Getting the Idea and Gathering Stuff

Okay so our local volleyball court had these concrete floors, right? Hurts like crazy when you dive. I was watching folks limp off court last month and thought: someone gotta fix this junk. Started digging around online and found people talking about shock-absorbing wood floors. Figured hey – I can mess with plywood and foam, why not?

First thing, I raided my garage workshop. Had:

  • A bunch of half-used plywood sheets (kinda warped but whatever)
  • Cheap carpet foam leftovers from my nephew’s bedroom project
  • Wood glue that was probably older than my dog

Went to the hardware store for rubber padding strips though – those cost me two pizzas worth of cash. Oh and grabbed a handsaw since my electric one died last winter.

The Messy Building Part

Started by drawing rectangles on the plywood with a busted pencil. Measured wrong twice – third time’s the charm I guess. Sawing those planks? Man, my arms felt like noodles after. Half the cuts looked like drunk snakes, but sandpaper fixed the worst spots.

Laid the rubber strips down first like train tracks. Then slapped wood glue on the plywood planks and pressed them onto the rubber. Held it down with paint cans for weight overnight. Next morning, peeled off the cans and poked the planks – felt kinda bouncy already!

Foam Disaster Time

Here’s where it got stupid. Tried gluing the carpet foam UNDER the plywood. Big mistake. Glue soaked straight through the foam like water. Whole piece turned into sticky spaghetti. Cussed for five minutes straight.

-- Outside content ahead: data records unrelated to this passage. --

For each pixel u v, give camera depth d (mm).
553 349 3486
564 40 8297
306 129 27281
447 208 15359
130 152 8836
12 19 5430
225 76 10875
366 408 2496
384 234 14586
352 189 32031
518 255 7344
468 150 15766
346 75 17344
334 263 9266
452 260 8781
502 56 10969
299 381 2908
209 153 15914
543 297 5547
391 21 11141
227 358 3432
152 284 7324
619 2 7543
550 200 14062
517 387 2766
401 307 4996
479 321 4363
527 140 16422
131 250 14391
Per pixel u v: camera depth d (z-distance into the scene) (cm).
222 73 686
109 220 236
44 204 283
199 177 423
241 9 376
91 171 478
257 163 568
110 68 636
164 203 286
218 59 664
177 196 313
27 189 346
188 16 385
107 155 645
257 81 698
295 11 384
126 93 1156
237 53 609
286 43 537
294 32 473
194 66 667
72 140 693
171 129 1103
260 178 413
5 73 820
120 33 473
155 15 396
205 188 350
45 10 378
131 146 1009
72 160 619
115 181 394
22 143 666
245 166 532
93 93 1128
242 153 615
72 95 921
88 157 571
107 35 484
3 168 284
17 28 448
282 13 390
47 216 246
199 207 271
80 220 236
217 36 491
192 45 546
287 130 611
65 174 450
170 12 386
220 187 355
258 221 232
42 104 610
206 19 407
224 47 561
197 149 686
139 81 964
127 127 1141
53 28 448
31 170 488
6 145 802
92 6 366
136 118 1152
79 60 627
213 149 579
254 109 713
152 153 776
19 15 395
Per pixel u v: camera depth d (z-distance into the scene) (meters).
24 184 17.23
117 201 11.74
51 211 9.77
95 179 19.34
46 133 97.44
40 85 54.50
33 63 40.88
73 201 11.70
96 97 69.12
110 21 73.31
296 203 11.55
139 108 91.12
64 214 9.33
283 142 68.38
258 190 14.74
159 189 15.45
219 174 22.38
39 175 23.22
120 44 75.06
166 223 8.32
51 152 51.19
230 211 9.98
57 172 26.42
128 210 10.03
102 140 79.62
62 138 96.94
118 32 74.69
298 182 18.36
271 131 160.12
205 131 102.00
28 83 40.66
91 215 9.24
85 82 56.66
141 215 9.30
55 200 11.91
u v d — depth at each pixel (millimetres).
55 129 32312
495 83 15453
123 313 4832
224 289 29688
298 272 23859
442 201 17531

Changed tactics: just laid the foam sheets on the concrete FIRST like a rug. Dropped my plywood-rubber sandwich on top. Stepped on it – immediate squishy feel. Jumped like maniac to test bounce. Neighbors probably think I lost it.

Court Testing and Wins

Took three slabs to the court. Made a tiny rectangle near baseline. Got stomped on by five club players during their break. Expected snaps or cracks – nothing happened! Even dropped a volleyball from head height: thumped softly instead of that awful concrete “crack”. Felt like legit victory.

Only issue? One plank slid sideways when Brenda slammed her heel down. Need to lock them together better. Maybe drill holes for ropes? Next weekend’s problem.

Whole thing cost less than a takeout dinner. Knees don’t bruise anymore. Still ugly as sin though – might paint flames on it later.